Prompt: Below are entries with pictures in them. Output exactly the lines starting at the line with "cancer was stained" and ending at the line with "of human urothelial", both included, but not the pictures.

═════ Provided material

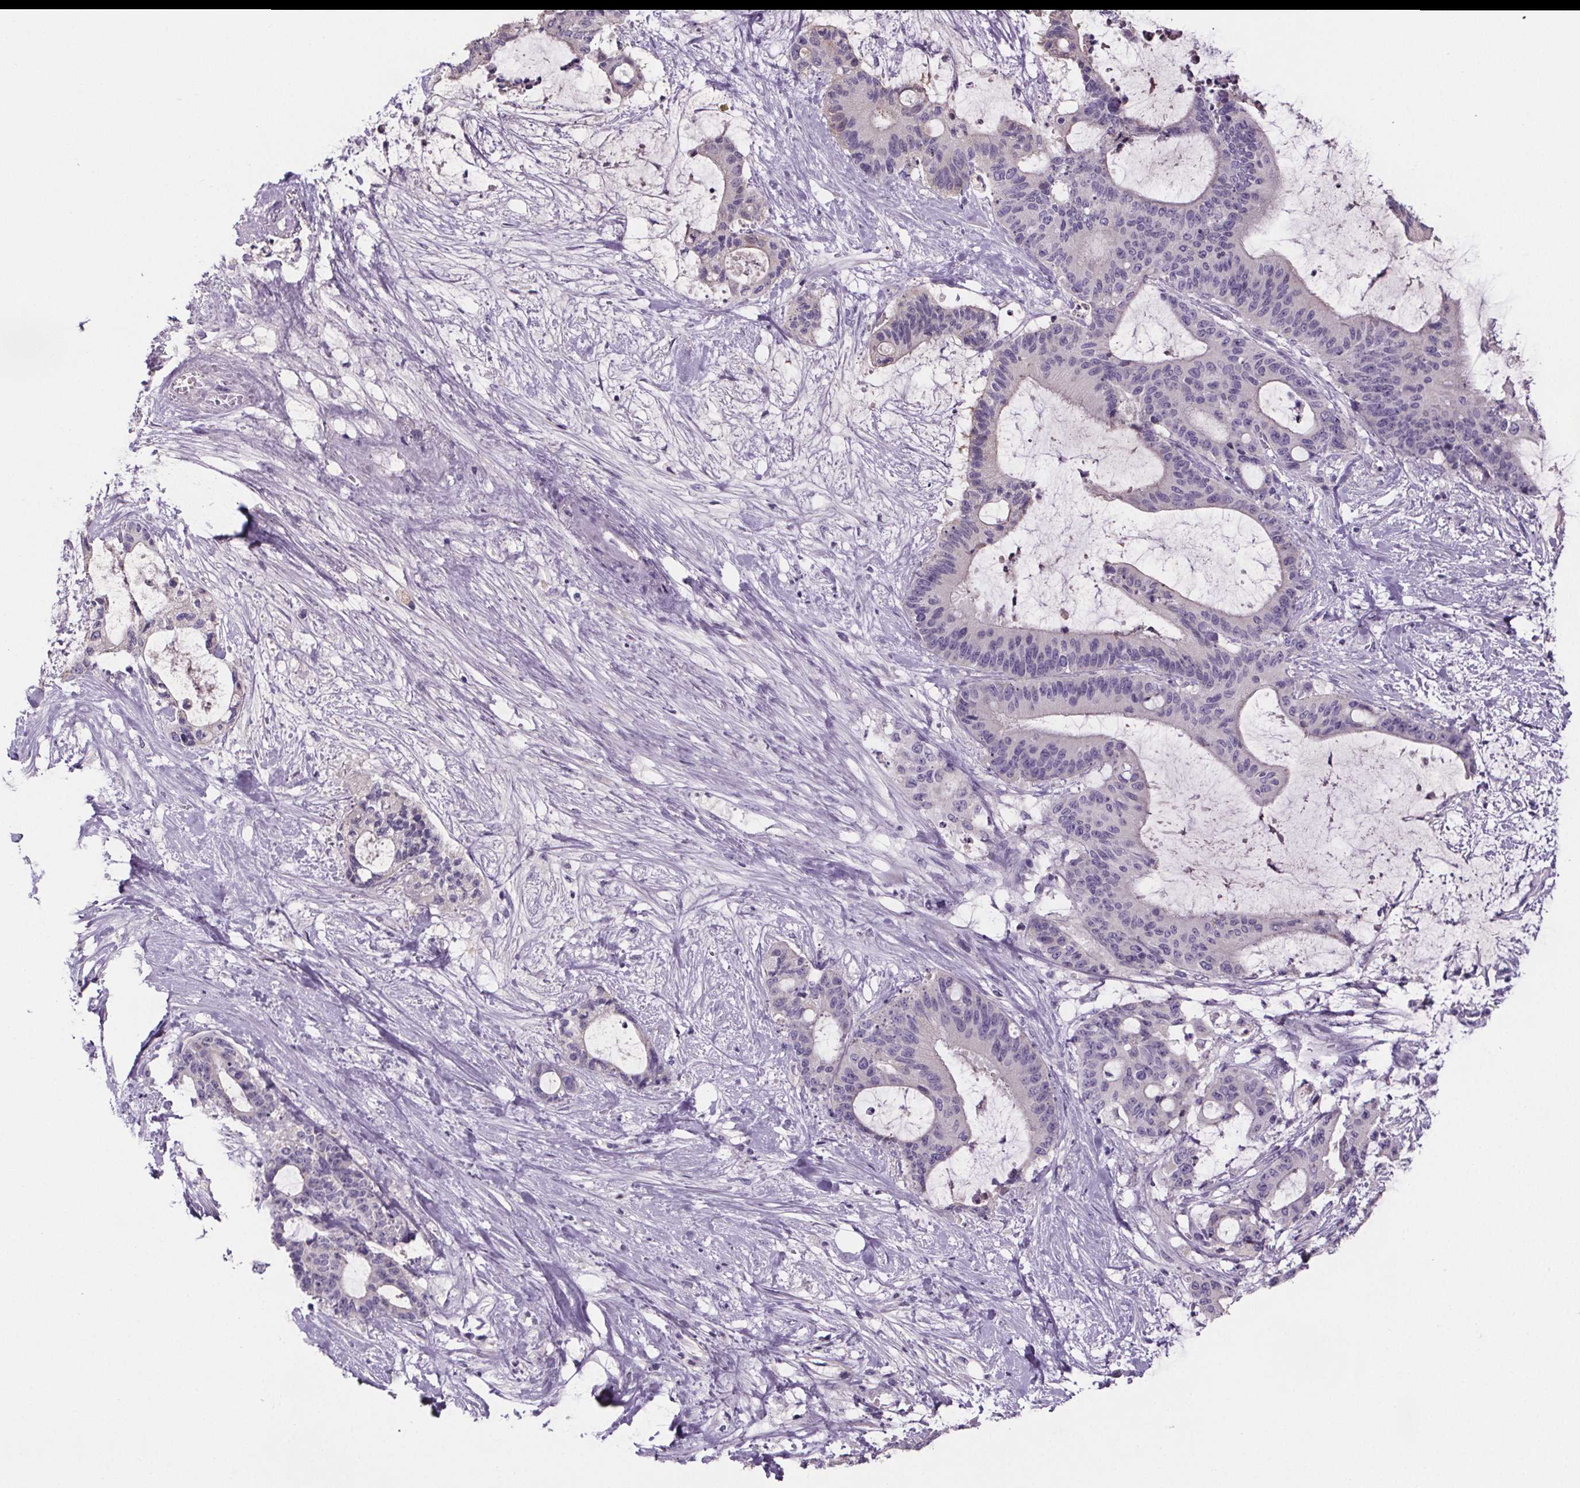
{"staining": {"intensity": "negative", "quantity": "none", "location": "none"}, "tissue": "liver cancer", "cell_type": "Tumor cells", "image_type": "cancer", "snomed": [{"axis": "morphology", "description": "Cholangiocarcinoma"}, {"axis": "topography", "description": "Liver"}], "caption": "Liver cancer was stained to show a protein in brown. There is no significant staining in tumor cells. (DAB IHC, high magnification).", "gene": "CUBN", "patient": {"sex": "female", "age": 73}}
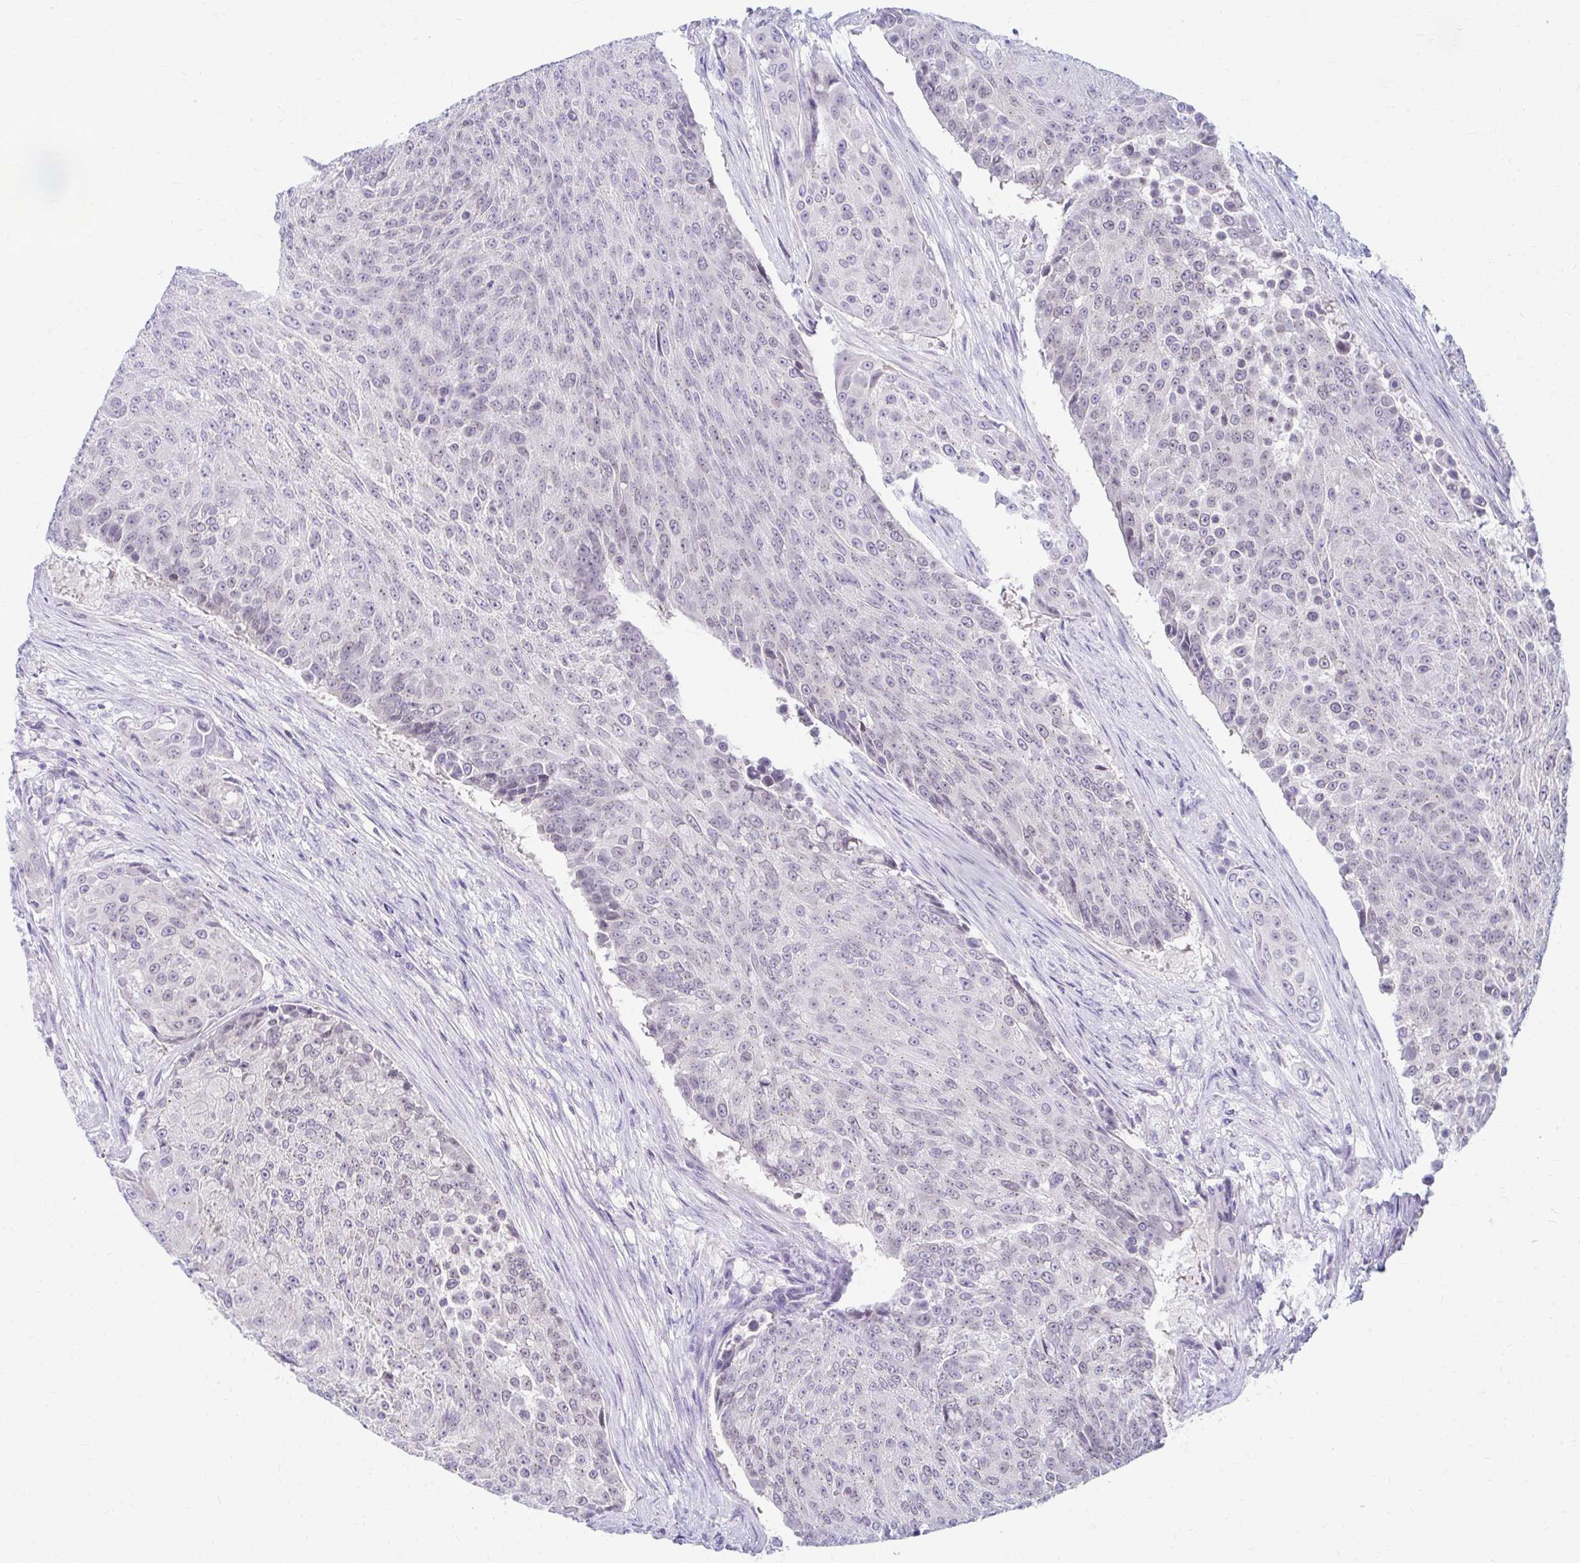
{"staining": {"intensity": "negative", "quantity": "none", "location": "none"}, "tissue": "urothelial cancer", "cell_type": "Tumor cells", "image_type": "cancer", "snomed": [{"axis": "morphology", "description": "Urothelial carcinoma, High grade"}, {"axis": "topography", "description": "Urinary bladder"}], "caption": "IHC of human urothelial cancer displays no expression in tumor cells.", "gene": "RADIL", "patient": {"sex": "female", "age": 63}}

══════════
═════ Provided material

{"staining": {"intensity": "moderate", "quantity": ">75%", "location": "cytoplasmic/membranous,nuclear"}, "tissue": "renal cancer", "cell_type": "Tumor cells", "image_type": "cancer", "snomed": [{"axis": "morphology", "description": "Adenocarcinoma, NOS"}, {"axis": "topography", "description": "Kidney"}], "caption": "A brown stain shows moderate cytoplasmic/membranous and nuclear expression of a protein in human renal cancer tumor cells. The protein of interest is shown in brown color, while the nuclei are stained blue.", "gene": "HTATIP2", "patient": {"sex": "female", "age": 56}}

══════════

Worked solution:
{"staining": {"intensity": "negative", "quantity": "none", "location": "none"}, "tissue": "liver cancer", "cell_type": "Tumor cells", "image_type": "cancer", "snomed": [{"axis": "morphology", "description": "Cholangiocarcinoma"}, {"axis": "topography", "description": "Liver"}], "caption": "Liver cancer was stained to show a protein in brown. There is no significant staining in tumor cells. (DAB IHC, high magnification).", "gene": "CUBN", "patient": {"sex": "female", "age": 73}}
{"staining": {"intensity": "negative", "quantity": "none", "location": "none"}, "tissue": "urothelial cancer", "cell_type": "Tumor cells", "image_type": "cancer", "snomed": [{"axis": "morphology", "description": "Urothelial carcinoma, High grade"}, {"axis": "topography", "description": "Urinary bladder"}], "caption": "IHC of human urothelial cancer displays no expression in tumor cells.", "gene": "RADIL", "patient": {"sex": "female", "age": 63}}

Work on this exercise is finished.